Come mai gli americani, che sono prontamente intervenuti in Somalia, Grenada, Iraq, Libia, Panama... non sono intervenuti anche in Liberia?
Un importante funzionario del Dipartimento di Stato americano, Hermann Cohen, sottosegretario degli Esteri incaricato per l'Africa, intervistato circa un anno e mezzo dopo lo scoppio della guerra civile, ha dichiarato: "Avremmo potuto impedirlo con un piccolo intervento armato e questa guerra non sarebbe mai avvenuta". Gli Usa non sono intervenuti perché ormai la Liberia non interessa più; negli ultimi dieci anni era stata governata da un dittatore, un vero fantoccio degli Usa.

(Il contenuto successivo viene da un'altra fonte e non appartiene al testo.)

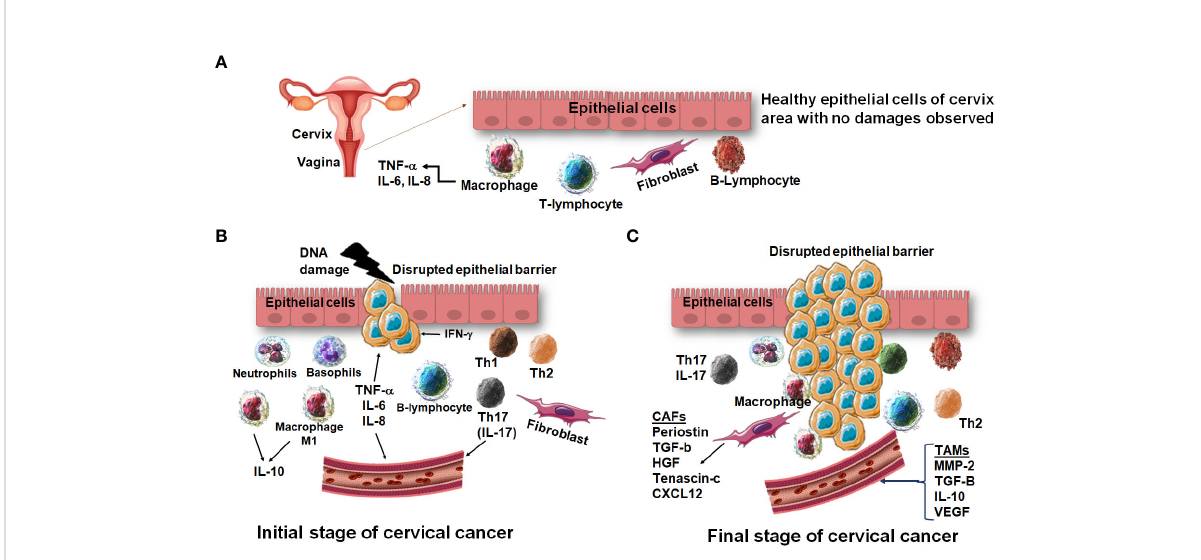
FIGURE 4 A comparative immunological pro fi le of cervical epithelium. (A) The normal epithelium shows a balanced expression of cytokines and chemokines. (B) The early induction of cervical cancer shows DNA damage followed by overexpression of pro-in fl ammatory cytokines and chemokines. (C) At the advanced stage of cervical cancer, the cervical epithelium is disrupted, and migration of cells is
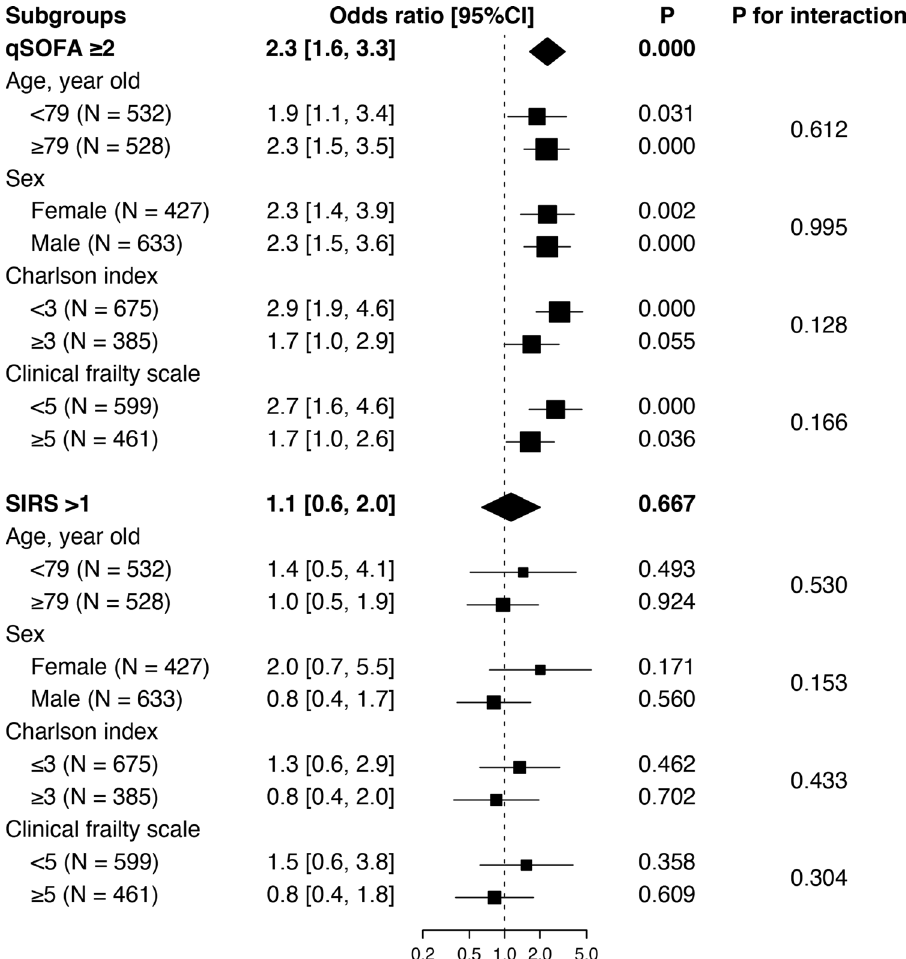
Figure 3. Explanatory subgroup analysis. Study participants were dichotomised according to age (median), sex (female or male), Charlson index (median), and clinical frailty scale score (median) and were subjected to subgroup analysis. The association between positivity of the tested scores (qSOFA ≥ 2 and SIRS criteria ≥ 2) and in-hospital mortality was indicated as an odds ratio with its 95% confidence interval (95% CI). qSOFA quick sequential (sepsis) organ failure assessment, SIRS systemic inflammatory response syndrome, 95% CI 95% confidence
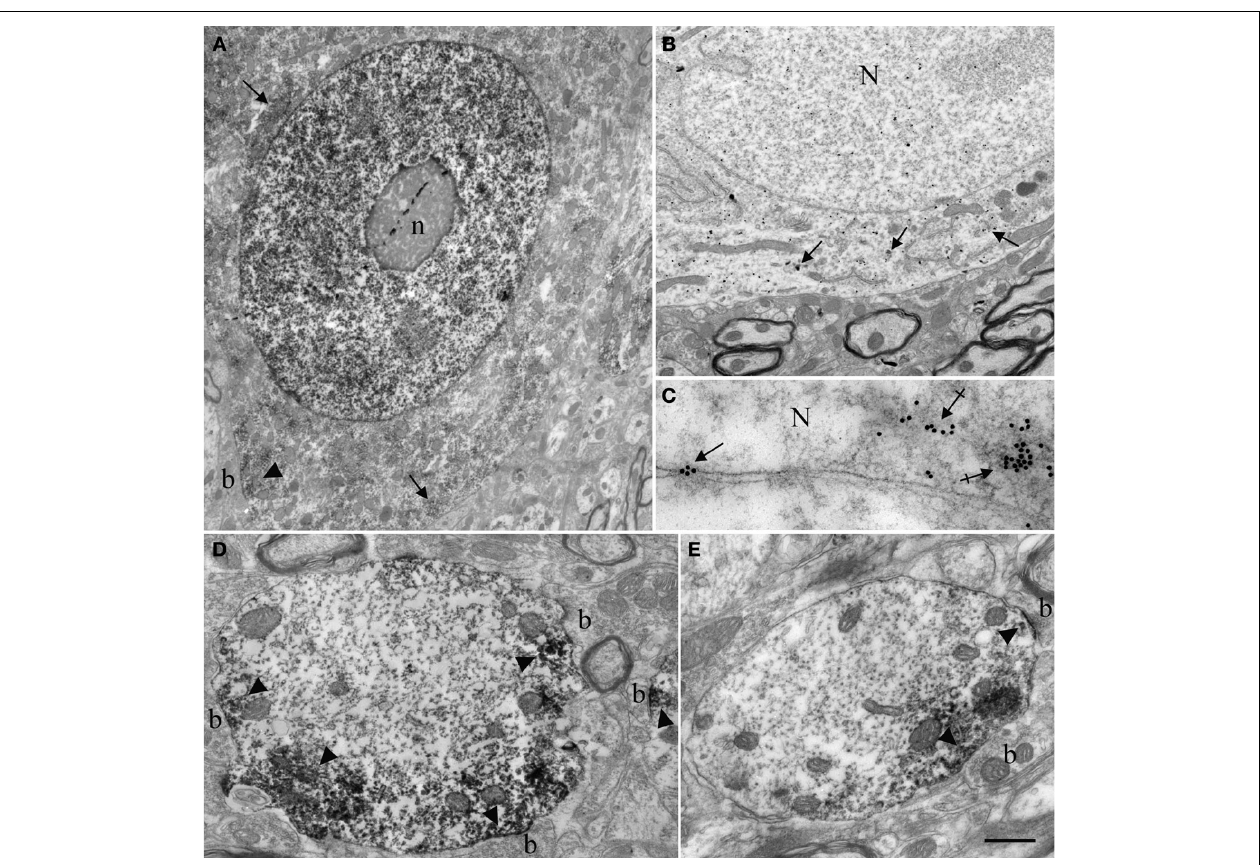
FIGURE 3 | Ultrastructural localization of Nova in the somata and dendrites of ventral horn spinal cord neurons. (A,B) Micrographs of pre-embedding immunocytochemistry experiments. (C) Micrograph of a post-embedding immunocytochemistry experiment. (A) Distribution of Nova visualized with electron dense HRP reaction product (arrows). The nucleus is heavily stained but not the nucleolus (n). Presence of electron dense HRP reaction product (arrowhead) in front of a synaptic contact (b). (B) Gold particles associated with Nova are found within the nucleus (N), as well as within the somatic cytoplasm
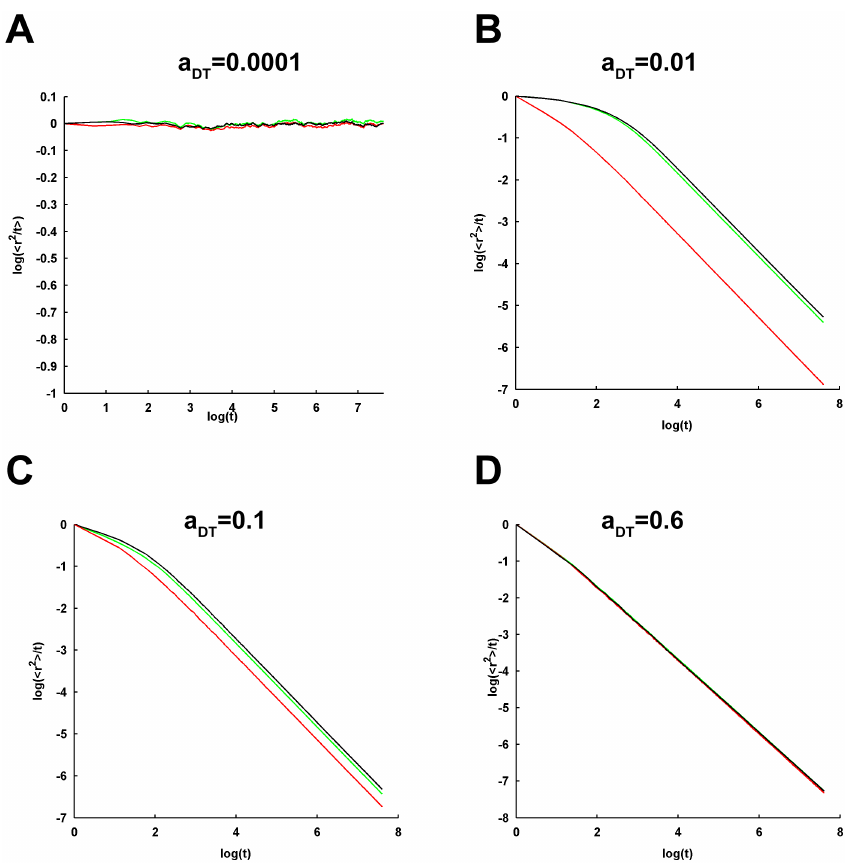
Fig 9. Normalized log-log profiles of the mean-squared displacements of diffusing receptors obtained from the continuous-space and lattice models of diffusion. The convergence of the proposed recursive algorithm for lattice model of self-crowded diffusion to the continuous-space Monte-Carlo simulation of Langevin dynamics is examined under the different self-crowding conditions, shown in (A) a DT = 0.0001, (B) a DT = 0.01, (C) a DT = 0.1 and (D) a DT = 0.6. Moreover, the efficacy of the recursive algorithm over its other possible counterpart neglecting recursion is also checked. The presence of any other reflecting or binding obstacles is not considered. The log-log profiles of the MSD obtained from recursive algorithm (shown in green) closely resemble that obtained from continuous-space diffusion (black) consistently across the different values of a . However, the profiles obtained from non-recursive algorithm DT (red) are observed to converge only for either very low or extremely high a DT . For other intermediate values of a DT , there lies considerable deviations from the outcomes of continuous-space diffusion scheme.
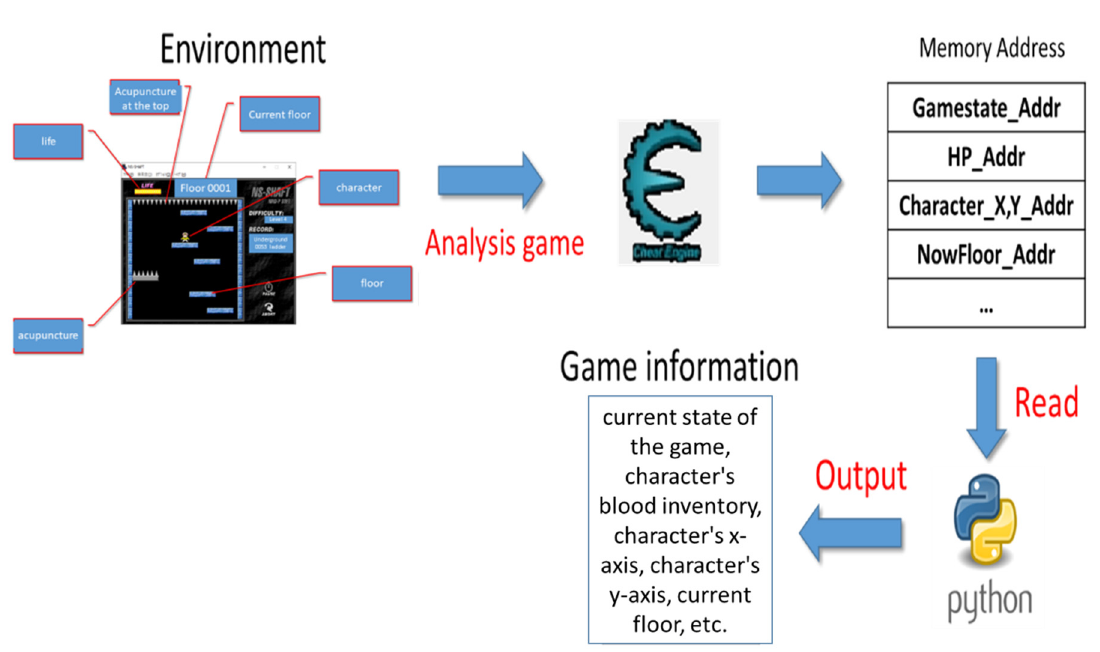
Figure 6. The flowchart of obtaining game internal information.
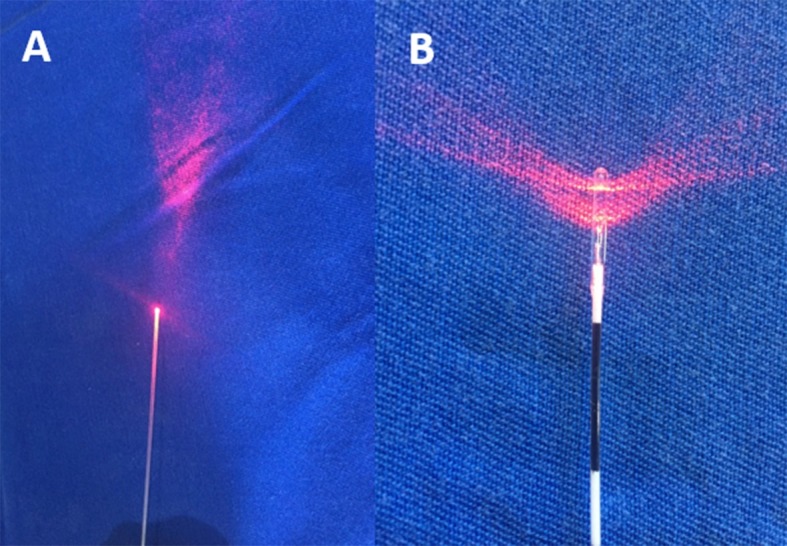
(A) Conventional (bare) fiber; (B) Double radial fiber.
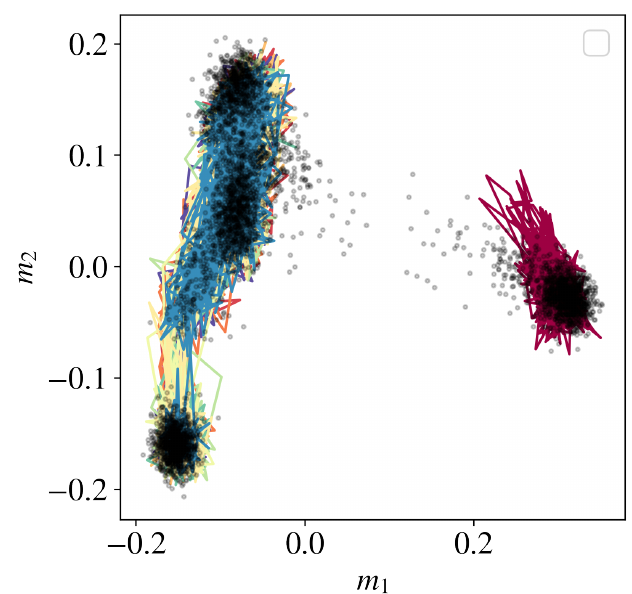
Figure 10: We show the training dataset projected along the second and third prin- cipal directions (namely m and m ) in black dots. The samples are grouped in 1 2 separate clusters. In the colored solid lines, we show different SMC sampling tra- ( t ) , m ( t ) } jectories { m of 10 5 MC sweeps extracted from a TMC-RBM trained for t 1 2 = 1000 updates, λ = 0.01 and k = 10. One can clearly appreciate that there is t age no jump between the high and low m sectors during this 1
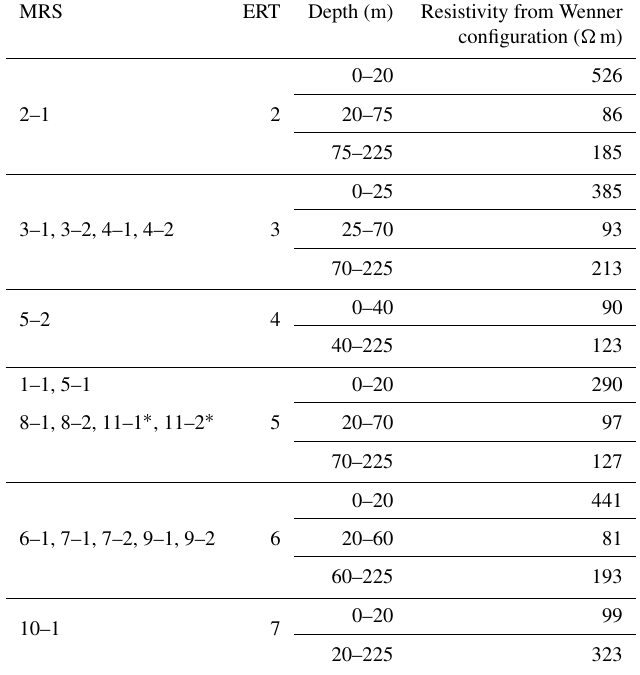
Table A6. Geoelectrical models used for MRS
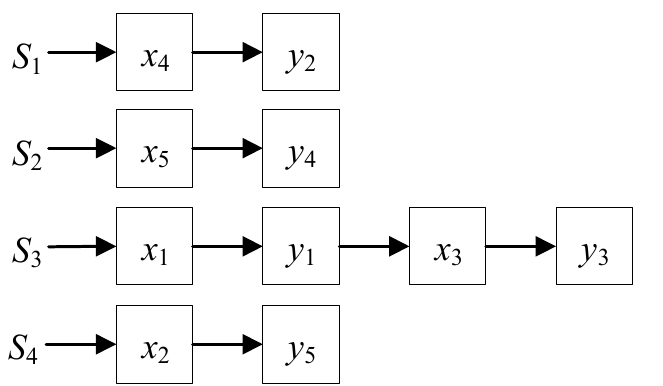
Figure 3. AGVs’ scheduling sequence.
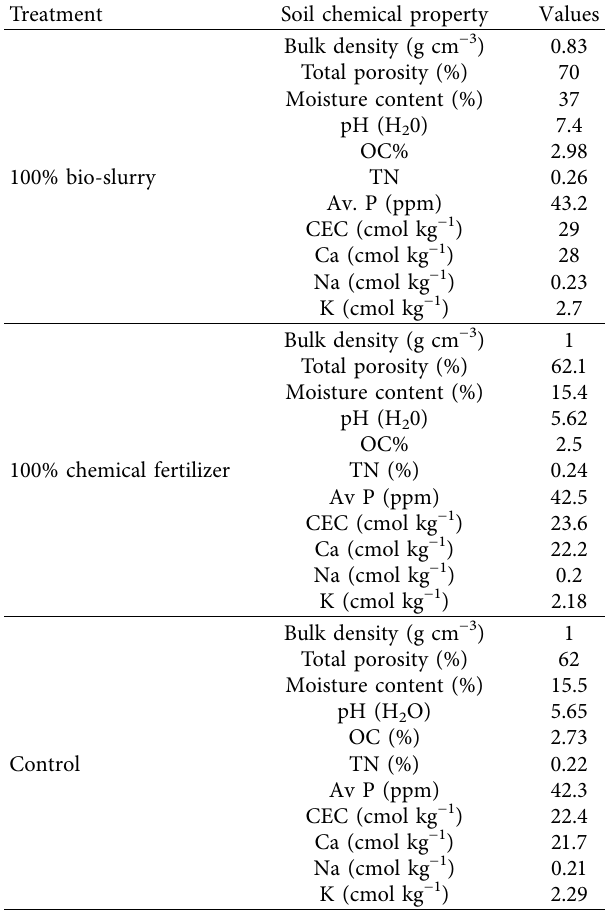
Table 6: Comparison of mean concentration of heavy metals in bio-slurry-treated, chemical fertilizer-treated, and control soil (mg kg − 1 ) (mean ± SD) with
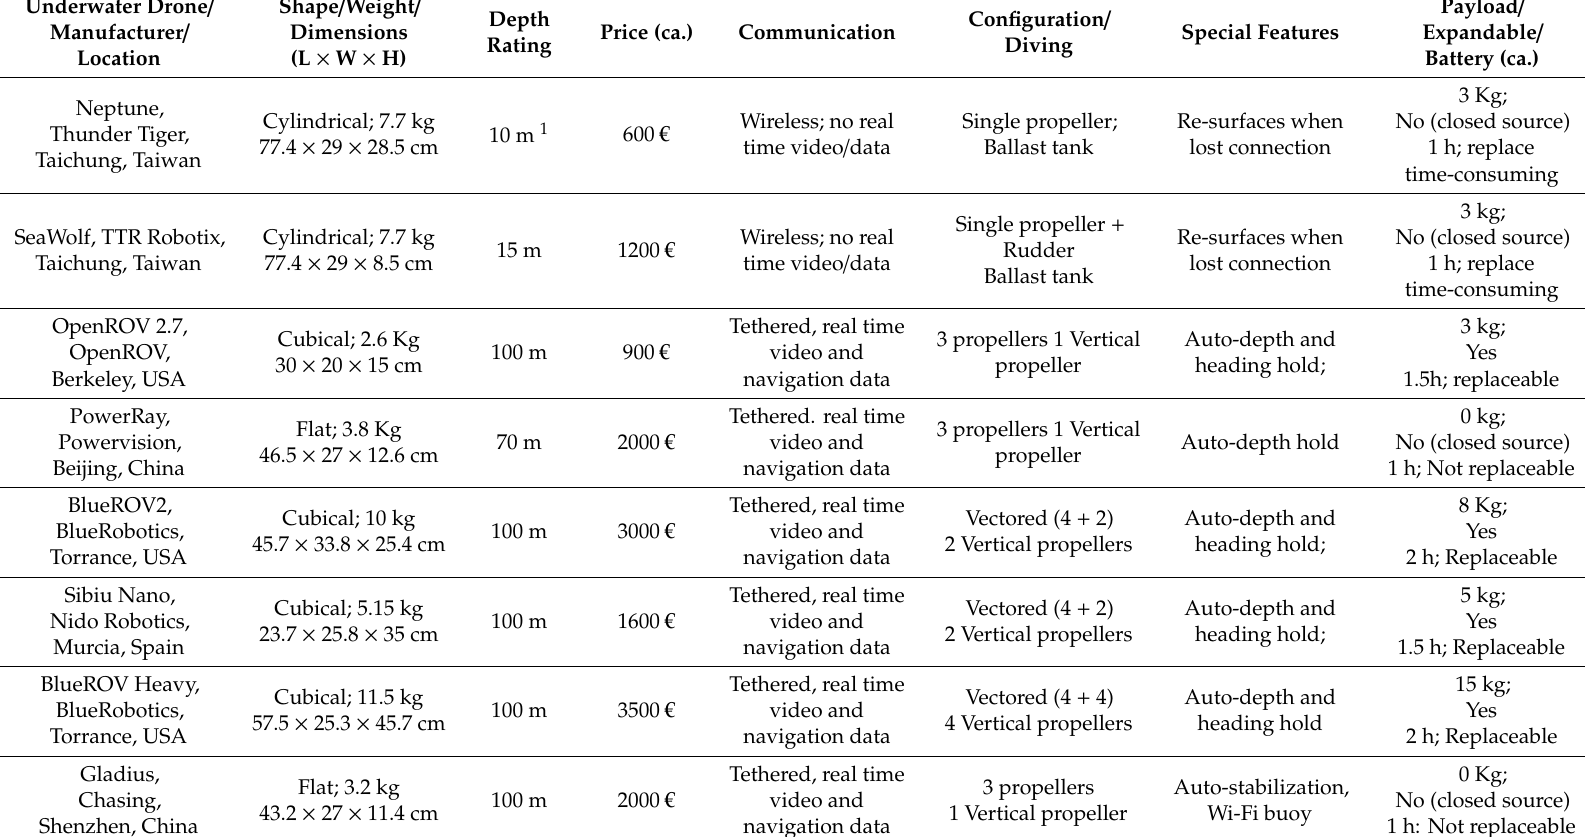
Table 1. Overview of the di ff erent ROVs that were used in this research, with information about their main characteristics and specifications. Underwater Drone /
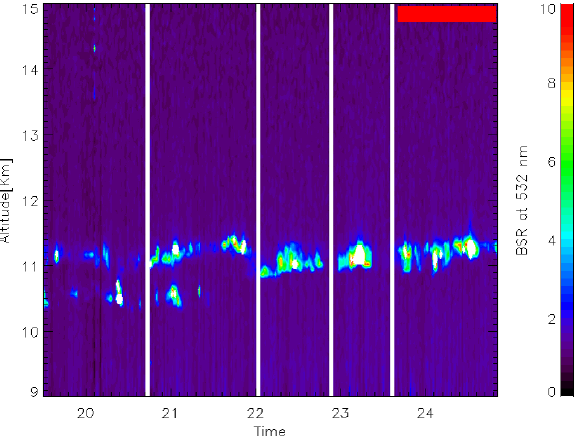
Fig. 2b. Contour plot of the backscattering ratio (BSR) calculated from the elastic channel at 532nm for the lidar session at RTV between 19:31 and 00:50UTC. White vertical lines identify the quasi-stationary periods. The horizontal red bar indicates the quasi- stationary period used in the Match approach (23:37–00:50UTC).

È stato abbandonato a se stesso (ben diverso il destino di un altro fantoccio degli Stati Uniti, Noriega, data l'importanza del Canale di Panama ndr) e le varie bande armate che già scorrazzavano per il paese si sono organizzate mettendolo a ferro e fuoco.

Senza voler generalizzare, mi sembra di capire che le nazioni africane (come il Mozambico, il Benin, forse l'Angola e l'Etiopia...) che dipendevano dall'Urss hanno tratto vantaggio, dalla fine del bipolarismo, avviandosi alla democrazia; invece altre (come la Somalia e la Liberia) che gravitavano nella sfera di influenza occidentale sono state travolte (il Sudafrica naturalmente è un caso particolare).
In parte è proprio così. Vedi appunto il caso del Benin (Dahomey) dove, già nel '91, si sono svolte regolari elezioni, grazie anche alla mediazione della Chiesa che ha garantito la transizione alla democrazia. Il Benin si è dotato di una Assemblea Costituente, di una Carta Costituzionale, di una Carta dei Diritti Umani, garantendo la libertà di stampa e un governo legittimo. Il nuovo governo però ha deluso le aspettative della gente e quest'anno, con le nuove elezioni, è stato eletto il vecchio leader, opportunamente riciclato. Potrebbe sembrare una "restaurazione", ma resta un esempio di democrazia perché la gente ha potuto scegliere liberamente. Qualcosa del genere sta avvenendo nel Mali, nello Zambia, in Congo; nel Togo invece la trasformazione è attualmente bloccata.
Dopo l'89 si sono riciclati anche altri regimi: in Kenia le riforme istituzionali erano già avviate, sotto la pressione internazionale, ma l'opposizione non ha saputo trovare un accordo e si è presentata alle elezioni frantumata, consentendo così la conservazione del potere ai vecchi esponenti del regime.